» **What is needed**: In how many lines of the material below does the string "Type" appear? Answer with a single number.

» **Record extracts**:
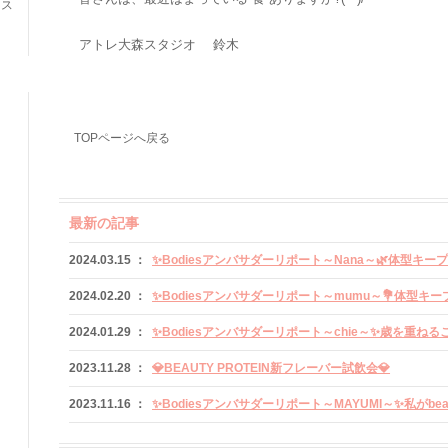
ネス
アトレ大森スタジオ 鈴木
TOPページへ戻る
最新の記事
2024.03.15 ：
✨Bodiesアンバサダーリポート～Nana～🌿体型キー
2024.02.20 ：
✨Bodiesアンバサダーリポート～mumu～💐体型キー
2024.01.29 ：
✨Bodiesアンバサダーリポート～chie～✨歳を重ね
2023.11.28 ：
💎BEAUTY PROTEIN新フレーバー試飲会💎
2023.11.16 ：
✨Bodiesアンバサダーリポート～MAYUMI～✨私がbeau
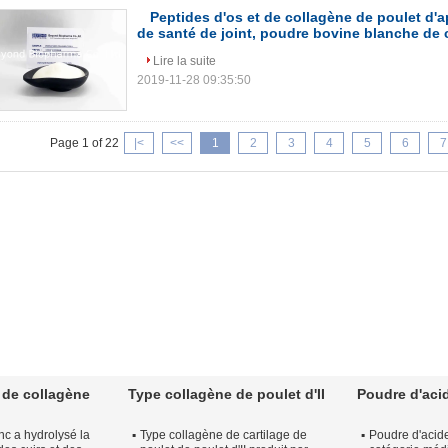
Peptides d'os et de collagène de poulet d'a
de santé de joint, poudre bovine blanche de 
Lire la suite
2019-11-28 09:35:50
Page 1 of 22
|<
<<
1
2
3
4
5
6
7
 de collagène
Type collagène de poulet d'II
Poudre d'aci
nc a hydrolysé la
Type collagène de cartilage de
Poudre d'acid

---

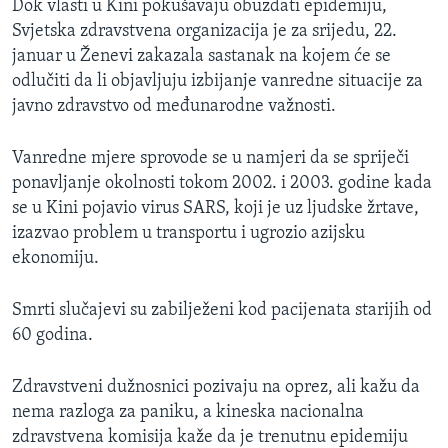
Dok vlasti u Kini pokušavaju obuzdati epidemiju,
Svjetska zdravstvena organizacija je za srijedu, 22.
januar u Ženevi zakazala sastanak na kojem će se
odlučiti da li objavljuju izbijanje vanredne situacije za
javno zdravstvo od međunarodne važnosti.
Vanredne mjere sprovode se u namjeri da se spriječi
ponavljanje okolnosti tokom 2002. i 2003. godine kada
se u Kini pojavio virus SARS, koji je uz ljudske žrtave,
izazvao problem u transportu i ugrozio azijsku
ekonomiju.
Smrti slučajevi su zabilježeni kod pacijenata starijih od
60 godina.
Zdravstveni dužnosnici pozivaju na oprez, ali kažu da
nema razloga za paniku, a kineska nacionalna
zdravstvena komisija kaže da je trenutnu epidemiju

---

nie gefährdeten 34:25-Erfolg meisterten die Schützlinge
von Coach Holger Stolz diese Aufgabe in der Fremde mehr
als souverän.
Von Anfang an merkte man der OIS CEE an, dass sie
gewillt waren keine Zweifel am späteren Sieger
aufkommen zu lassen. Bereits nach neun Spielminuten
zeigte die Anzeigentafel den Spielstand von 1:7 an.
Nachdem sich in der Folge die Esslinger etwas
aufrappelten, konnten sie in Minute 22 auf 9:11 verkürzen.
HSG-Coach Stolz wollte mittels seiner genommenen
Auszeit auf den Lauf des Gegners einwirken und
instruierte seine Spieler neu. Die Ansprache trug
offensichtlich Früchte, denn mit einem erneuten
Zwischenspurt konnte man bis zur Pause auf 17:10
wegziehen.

» **Response area**: 2